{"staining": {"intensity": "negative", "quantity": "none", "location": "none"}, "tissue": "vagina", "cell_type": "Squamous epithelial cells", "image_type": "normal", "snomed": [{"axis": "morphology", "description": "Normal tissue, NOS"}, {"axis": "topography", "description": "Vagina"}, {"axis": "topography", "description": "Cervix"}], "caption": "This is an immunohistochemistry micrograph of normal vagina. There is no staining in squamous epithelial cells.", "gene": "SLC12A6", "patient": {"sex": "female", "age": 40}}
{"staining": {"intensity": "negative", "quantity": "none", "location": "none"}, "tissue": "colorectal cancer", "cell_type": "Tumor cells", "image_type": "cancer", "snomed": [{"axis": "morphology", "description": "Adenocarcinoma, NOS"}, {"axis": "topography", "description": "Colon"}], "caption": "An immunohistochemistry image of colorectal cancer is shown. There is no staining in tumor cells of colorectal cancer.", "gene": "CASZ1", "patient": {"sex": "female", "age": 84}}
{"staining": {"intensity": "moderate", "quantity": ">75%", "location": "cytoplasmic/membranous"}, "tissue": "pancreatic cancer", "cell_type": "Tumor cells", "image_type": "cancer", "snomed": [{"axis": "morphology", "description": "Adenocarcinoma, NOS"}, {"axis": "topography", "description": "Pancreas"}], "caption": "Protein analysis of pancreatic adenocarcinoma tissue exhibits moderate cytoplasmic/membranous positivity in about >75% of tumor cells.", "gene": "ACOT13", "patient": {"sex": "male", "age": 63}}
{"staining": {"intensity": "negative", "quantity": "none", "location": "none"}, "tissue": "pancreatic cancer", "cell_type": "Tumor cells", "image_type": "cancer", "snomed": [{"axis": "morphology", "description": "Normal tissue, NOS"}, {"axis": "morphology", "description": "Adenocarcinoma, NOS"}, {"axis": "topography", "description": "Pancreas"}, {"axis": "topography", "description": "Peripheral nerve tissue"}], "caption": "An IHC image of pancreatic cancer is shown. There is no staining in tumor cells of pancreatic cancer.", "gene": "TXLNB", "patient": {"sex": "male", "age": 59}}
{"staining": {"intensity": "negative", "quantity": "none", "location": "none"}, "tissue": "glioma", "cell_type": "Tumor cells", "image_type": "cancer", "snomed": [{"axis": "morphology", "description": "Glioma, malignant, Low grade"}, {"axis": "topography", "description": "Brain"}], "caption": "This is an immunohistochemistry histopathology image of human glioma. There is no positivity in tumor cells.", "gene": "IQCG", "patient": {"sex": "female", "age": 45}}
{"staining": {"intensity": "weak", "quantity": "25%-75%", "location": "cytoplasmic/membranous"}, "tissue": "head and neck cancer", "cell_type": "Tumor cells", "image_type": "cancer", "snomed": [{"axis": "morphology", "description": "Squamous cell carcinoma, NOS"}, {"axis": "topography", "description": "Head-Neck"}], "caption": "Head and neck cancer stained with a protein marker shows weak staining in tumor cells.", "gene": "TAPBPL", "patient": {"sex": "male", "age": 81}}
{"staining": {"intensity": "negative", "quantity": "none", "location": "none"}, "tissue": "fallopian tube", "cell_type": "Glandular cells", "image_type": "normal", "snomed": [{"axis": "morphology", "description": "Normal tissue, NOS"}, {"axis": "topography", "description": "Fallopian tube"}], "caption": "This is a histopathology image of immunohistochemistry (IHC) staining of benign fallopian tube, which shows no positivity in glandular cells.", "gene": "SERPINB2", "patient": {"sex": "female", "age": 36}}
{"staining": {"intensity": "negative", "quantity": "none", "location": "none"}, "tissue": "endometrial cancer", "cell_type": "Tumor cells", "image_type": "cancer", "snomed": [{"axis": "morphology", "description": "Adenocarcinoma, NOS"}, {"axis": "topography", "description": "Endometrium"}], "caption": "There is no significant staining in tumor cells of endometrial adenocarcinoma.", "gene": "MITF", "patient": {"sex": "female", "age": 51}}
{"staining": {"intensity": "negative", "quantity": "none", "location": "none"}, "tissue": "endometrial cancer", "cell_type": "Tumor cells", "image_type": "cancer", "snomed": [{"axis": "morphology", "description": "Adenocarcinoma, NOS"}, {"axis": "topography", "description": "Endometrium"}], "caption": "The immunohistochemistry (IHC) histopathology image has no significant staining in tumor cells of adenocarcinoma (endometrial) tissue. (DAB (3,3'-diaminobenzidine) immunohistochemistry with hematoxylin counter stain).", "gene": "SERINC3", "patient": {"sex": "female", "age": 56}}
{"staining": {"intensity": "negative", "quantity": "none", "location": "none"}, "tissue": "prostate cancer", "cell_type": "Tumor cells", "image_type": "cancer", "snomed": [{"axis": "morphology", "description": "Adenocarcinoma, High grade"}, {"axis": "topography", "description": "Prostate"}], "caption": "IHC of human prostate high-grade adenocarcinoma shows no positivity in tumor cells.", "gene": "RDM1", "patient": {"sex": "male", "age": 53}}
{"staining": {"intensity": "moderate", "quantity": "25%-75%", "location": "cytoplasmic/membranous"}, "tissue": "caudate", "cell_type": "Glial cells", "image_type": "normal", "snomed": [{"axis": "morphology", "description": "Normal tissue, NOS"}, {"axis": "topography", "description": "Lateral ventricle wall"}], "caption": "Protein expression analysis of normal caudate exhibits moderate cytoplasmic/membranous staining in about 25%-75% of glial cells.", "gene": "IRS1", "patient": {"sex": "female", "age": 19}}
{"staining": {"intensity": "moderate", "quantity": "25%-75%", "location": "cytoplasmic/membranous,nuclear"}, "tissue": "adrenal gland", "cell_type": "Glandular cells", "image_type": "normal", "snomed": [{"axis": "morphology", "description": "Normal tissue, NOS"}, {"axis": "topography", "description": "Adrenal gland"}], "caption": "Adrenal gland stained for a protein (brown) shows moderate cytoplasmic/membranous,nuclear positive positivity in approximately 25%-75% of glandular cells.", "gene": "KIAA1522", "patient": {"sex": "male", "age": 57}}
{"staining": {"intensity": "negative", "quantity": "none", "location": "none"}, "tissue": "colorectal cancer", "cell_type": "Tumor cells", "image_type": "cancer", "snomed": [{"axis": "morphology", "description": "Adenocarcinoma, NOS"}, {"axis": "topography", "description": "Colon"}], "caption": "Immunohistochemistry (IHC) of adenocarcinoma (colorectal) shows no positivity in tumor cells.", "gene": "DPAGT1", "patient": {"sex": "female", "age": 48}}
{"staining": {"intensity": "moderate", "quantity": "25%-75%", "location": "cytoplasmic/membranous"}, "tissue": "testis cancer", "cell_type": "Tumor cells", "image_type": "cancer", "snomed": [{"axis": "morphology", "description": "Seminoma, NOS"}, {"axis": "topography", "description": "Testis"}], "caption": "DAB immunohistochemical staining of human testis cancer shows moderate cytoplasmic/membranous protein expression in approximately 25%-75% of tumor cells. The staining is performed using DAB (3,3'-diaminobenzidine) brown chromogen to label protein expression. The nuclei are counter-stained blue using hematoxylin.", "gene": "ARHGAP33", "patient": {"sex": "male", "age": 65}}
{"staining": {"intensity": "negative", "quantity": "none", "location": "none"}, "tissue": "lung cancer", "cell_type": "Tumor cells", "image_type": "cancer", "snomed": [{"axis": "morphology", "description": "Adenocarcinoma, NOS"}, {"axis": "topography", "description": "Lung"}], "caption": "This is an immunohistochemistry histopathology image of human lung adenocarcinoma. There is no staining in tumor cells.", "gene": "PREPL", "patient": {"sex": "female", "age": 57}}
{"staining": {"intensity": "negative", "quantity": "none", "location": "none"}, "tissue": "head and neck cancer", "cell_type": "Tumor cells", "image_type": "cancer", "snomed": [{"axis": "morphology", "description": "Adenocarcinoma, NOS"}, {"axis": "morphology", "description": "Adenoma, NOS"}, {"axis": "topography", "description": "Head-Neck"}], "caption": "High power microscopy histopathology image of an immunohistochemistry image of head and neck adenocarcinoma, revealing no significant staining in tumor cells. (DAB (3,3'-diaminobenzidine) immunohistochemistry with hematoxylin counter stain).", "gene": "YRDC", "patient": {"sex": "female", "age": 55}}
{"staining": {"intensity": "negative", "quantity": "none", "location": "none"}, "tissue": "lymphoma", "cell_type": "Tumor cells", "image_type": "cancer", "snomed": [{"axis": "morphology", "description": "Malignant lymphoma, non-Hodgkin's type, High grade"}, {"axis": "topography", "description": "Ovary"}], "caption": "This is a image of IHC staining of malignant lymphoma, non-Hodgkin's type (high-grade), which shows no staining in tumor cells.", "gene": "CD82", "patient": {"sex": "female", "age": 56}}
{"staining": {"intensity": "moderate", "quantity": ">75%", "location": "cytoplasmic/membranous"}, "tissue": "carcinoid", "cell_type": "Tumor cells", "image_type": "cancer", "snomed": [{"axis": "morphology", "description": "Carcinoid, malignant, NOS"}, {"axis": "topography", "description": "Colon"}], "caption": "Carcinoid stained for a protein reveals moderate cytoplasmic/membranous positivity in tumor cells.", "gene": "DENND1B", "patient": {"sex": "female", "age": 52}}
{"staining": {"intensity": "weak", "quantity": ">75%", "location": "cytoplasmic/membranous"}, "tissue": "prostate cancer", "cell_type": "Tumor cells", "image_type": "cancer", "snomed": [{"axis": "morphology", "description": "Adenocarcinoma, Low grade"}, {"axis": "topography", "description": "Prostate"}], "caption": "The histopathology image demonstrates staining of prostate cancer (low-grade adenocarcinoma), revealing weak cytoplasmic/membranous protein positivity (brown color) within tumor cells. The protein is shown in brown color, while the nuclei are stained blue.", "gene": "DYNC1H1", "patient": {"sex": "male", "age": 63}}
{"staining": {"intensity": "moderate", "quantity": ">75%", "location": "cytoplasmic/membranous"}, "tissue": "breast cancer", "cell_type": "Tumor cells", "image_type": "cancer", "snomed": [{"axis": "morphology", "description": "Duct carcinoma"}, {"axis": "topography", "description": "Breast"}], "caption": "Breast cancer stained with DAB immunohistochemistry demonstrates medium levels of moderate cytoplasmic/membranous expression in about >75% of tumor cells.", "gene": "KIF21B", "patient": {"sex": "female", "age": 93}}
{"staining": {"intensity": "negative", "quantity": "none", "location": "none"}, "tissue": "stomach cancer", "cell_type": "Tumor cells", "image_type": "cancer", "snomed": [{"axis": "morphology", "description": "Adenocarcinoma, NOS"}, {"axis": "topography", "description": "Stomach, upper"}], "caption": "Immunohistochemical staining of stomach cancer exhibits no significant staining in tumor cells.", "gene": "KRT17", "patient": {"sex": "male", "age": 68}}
★ ★ ★ ★ ★ ★ ★
DIRECTIONS FOR THIS TASK — Give back the lines of the data exactly as they are written, from the first line through the line containing "image of colorectal".

ANSWER —
{"staining": {"intensity": "negative", "quantity": "none", "location": "none"}, "tissue": "vagina", "cell_type": "Squamous epithelial cells", "image_type": "normal", "snomed": [{"axis": "morphology", "description": "Normal tissue, NOS"}, {"axis": "topography", "description": "Vagina"}, {"axis": "topography", "description": "Cervix"}], "caption": "This is an immunohistochemistry micrograph of normal vagina. There is no staining in squamous epithelial cells.", "gene": "SLC12A6", "patient": {"sex": "female", "age": 40}}
{"staining": {"intensity": "negative", "quantity": "none", "location": "none"}, "tissue": "colorectal cancer", "cell_type": "Tumor cells", "image_type": "cancer", "snomed": [{"axis": "morphology", "description": "Adenocarcinoma, NOS"}, {"axis": "topography", "description": "Colon"}], "caption": "An immunohistochemistry image of colorectal cancer is shown. There is no staining in tumor cells of colorectal cancer.", "gene": "CASZ1", "patient": {"sex": "female", "age": 84}}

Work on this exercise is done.